I was reading this beautiful prayer today from page 790 of Sri Guru Granth Sahib Ji.  I have combined Dr Sant Singh Khalsa's translation with Bhai Manmohan Singh Ji's to give me greater clarity.

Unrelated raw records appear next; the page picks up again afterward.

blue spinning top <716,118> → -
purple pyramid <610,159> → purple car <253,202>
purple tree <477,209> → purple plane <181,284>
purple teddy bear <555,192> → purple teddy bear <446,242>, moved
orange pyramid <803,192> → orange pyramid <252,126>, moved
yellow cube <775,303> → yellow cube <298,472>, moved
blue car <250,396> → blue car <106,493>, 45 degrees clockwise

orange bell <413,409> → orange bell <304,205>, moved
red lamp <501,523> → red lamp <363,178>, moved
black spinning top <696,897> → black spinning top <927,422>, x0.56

However, both of them insert the word 'sins' at the end of the fourth line (in bold).  I see ਮੈਲਾ mailaa is "soiled, dirty", but I can't see a word corresponding to the concept of "sin" directly.  Can someone with more knowledge of Gurbani-language please verify?

Thank you _/\_

ਸਲੋਕ ਮਃ ੧ ॥ 
Salok mėhlā 1. 
1st Guru.

ਸਤਿਗੁਰ ਭੀਖਿਆ ਦੇਹਿ ਮੈ ਤੂੰ ਸੰਮ੍ਰਥੁ ਦਾਤਾਰੁ ॥ 
Saṯgur bẖīkẖi▫ā ḏėh mai ṯūŉ samrath ḏāṯār. 
O True Guru, bless me thou with alms as thou art the Omnipotent Beneficent Lord.

ਹਉਮੈ ਗਰਬੁ ਨਿਵਾਰੀਐ ਕਾਮੁ ਕ੍ਰੋਧੁ ਅਹੰਕਾਰੁ ॥ 
Ha▫umai garab nivārī▫ai kām kroḏẖ ahaŉkār. 
Bless me that I may still my ego, self conceit, lust, wrath and I-am-ness.

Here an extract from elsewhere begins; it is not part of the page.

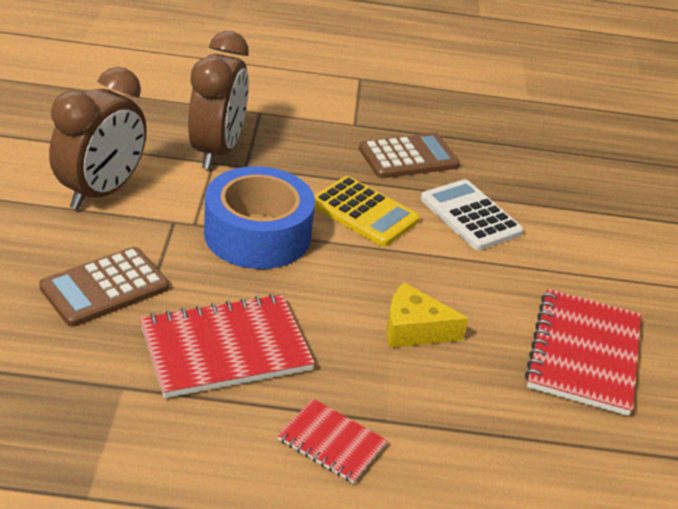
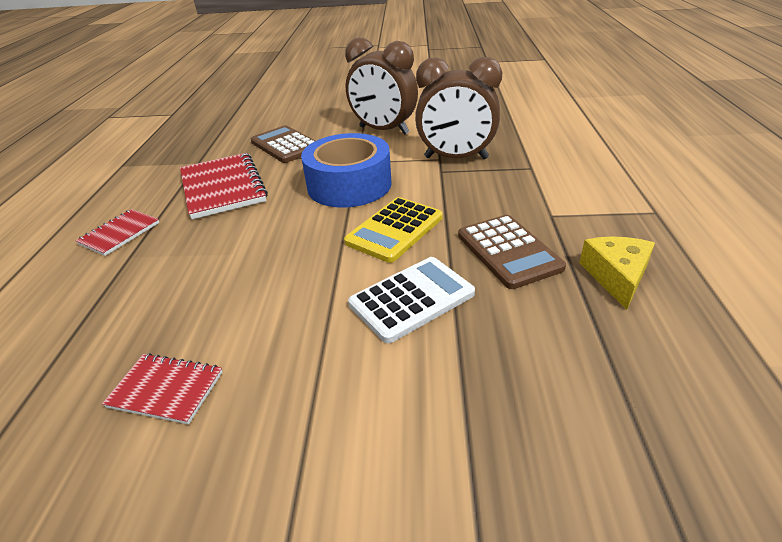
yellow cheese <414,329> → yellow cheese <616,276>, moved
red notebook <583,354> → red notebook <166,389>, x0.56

ਲਬੁ ਲੋਭੁ ਪਰਜਾਲੀਐ ਨਾਮੁ ਮਿਲੈ ਆਧਾਰੁ ॥ 
Lab lobẖ parjālī▫ai nām milai āḏẖār. 
Completely burn thou my greed and avarice and grant me the prop of the Lord's Name.

*ਅਹਿਨਿਸਿ ਨਵਤਨ ਨਿਰਮਲਾ ਮੈਲਾ ਕਬਹੂੰ ਨ ਹੋਇ ॥ 
Ahinis navṯan nirmalā mailā kabahūŉ na ho▫e. 
Day and night keep thou me fresh and immaculate and allow me not ever to be soiled with sins.*

ਨਾਨਕ ਇਹ ਬਿਧਿ ਛੁਟੀਐ ਨਦਰਿ ਤੇਰੀ ਸੁਖੁ ਹੋਇ ॥੧॥ 
Nānak ih biḏẖ cẖẖutī▫ai naḏar ṯerī sukẖ ho▫e. ||1|| 
O Nanak, in this way am I released. Through thy grace, O my Guru, I am blessed with Peace.​
Waheguru!


----------



## swarn bains (Feb 4, 2019)

ਮੈਲਾ  it means filthy, dirty. it does not mean sin or from committing sins


----------



## Gyani Jarnail Singh (Feb 11, 2019)

Here Maillah is for the Mann..MIND........and Mann gets "dirty" with thoughts that are dirty. Mann doesnt commit "sins"....


----------



## Gyani Jarnail Singh (Feb 11, 2019)

The Mind gets soiled/dirty when it doesnt follow the Laws of the Creator..the NAAM (Disciplines/Laws)...example Fire is bound by LAW to burn !! Fire never breaks this Law...water is bound by its own set of laws..as is everything in the Creation....only the Human MANN seeks to disobey these Laws..and gets soiled by such disobedience.


----------